Peroxynitrite, a cloaked oxidant formed by nitric oxide and superoxide

• Published in: Chemical research in toxicology Vol. 5; no. 6; pp. 834 - 842
• Main Authors: Koppenol, W. H, Moreno, J. J, Pryor, William A, Ischiropoulos, H, Beckman, J. S
• Format: Journal Article
• Language: English
• Published: Washington, DC American Chemical Society 01.11.1992
• Subjects: Chemistry; Cysteine - chemistry; Exact sciences and technology; Free Radicals; Glutathione - chemistry; Inorganic chemistry and origins of life; Isomerism; Kinetics; Kinetics and mechanism of reactions; Nitrates - chemistry; Nitric Oxide - chemistry; Oxidants - chemistry; Superoxides - chemistry; Thermodynamics; Gibbs free energy; Hyperoxides; Peroxonitrites; Arrhenius equation; Reaction mechanism; Nitrogen trioxide; Rate constant; Thermodynamic properties
• ISSN: 0893-228X; 1520-5010
• DOI: 10.1021/tx00030a017

Peroxynitrite [oxoperoxonitrate(1-), ONOO-] may be formed in vivo from superoxide and nitric oxide. The anion is stable, but the acid (pKa = 6.8) decays to nitrate with a rate of 1.3 s-1 at 25 degrees C. The experimental activation parameters of this process are delta H++ = +18 +/- 1 kcal/mol, delta S++ = +3 +/- 2 cal/(mol.K), and delta G++ = +17 +/- 1 kcal/mol.

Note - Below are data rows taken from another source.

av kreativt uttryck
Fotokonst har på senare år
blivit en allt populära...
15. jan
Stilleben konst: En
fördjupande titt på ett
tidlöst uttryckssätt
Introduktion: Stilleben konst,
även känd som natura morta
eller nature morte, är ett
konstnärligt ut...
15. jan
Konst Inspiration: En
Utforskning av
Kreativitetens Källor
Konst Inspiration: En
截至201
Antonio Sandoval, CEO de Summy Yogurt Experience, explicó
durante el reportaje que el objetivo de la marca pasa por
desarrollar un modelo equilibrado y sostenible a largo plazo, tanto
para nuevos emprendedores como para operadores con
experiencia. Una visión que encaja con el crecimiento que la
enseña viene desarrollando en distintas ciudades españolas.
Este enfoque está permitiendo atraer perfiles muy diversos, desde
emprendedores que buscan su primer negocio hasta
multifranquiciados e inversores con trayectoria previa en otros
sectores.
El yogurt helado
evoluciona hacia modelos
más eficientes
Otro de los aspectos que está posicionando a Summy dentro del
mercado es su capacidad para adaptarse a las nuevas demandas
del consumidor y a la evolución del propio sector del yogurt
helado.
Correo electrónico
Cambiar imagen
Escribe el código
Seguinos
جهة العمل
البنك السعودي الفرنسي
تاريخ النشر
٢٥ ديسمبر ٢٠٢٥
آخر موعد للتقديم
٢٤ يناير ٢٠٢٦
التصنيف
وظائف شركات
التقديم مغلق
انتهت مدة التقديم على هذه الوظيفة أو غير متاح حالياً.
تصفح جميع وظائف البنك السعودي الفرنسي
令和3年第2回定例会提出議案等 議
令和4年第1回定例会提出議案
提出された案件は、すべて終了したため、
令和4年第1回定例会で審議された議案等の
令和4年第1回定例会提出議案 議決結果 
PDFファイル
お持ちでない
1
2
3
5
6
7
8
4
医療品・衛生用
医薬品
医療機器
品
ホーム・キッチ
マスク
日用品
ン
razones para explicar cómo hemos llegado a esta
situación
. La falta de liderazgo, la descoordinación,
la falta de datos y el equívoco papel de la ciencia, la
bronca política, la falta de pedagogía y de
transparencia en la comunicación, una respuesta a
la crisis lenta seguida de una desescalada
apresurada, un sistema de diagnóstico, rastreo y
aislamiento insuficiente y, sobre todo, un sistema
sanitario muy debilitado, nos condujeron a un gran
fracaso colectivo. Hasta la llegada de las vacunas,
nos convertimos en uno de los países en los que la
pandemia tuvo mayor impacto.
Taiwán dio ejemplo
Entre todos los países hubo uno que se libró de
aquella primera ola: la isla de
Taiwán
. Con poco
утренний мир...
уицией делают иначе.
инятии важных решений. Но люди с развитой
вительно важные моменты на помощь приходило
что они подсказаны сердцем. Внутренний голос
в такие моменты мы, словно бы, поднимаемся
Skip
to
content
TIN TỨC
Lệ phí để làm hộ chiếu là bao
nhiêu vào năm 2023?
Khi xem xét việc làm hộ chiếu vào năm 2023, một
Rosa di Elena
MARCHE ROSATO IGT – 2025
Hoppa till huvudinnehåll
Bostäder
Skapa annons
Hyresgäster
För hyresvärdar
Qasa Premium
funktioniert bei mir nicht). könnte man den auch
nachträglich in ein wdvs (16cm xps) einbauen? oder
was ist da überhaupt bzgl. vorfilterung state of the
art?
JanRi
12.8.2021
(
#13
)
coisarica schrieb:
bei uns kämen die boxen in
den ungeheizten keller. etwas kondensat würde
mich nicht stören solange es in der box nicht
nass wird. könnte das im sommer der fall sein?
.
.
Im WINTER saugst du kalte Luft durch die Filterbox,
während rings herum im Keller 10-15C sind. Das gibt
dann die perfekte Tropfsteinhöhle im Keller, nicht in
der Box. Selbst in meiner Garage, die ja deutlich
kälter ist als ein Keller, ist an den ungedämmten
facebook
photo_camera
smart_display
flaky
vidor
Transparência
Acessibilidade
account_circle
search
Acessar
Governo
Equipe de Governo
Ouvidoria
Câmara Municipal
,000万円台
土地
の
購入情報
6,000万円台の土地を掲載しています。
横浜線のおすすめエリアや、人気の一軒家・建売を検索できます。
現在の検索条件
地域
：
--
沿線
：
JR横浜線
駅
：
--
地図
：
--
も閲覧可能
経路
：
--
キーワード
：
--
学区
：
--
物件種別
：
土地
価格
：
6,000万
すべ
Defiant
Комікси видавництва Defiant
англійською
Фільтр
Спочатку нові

Peroxynitrite (or its protonated form) oxidizes some compounds such as thiols and thioethers in a biomolecular reaction. The reactions with glutathione and cysteine have activation enthalpies of 10.9 and 9.7 kcal/mol, respectively, which are lower than that of the isomerization reaction. Peroxynitrite reacts with other compounds such as dimethyl sulfoxide and deoxyribose in a unimolecular reaction for which the activation of peroxynitrite is rate-limiting. In theory, activation could involve (1) heterolysis to OH- and NO2+ (delta rxn Gzero' = 13 kcal/mol at pH 7) or (2) homolysis to .OH and .NO2 (delta rxn Gzero = 21 kcal/mol), and these processes also could be involved in the isomerization to nitrate. However, thermodynamic and kinetic considerations indicate that neither process is feasible, although binding to metal ions may reduce the large activation energy associated with heterolysis. An intermediate closely related to the transition state for isomerization of ONOOH to HONO2 may be the strongly oxidizing intermediate responsible for hydroxyl radical-like oxidations mediated by ONOOH. Thus, peroxynitrite reacts with different compounds by at least two distinct mechanisms, and the hydroxyl radical is not involved in either.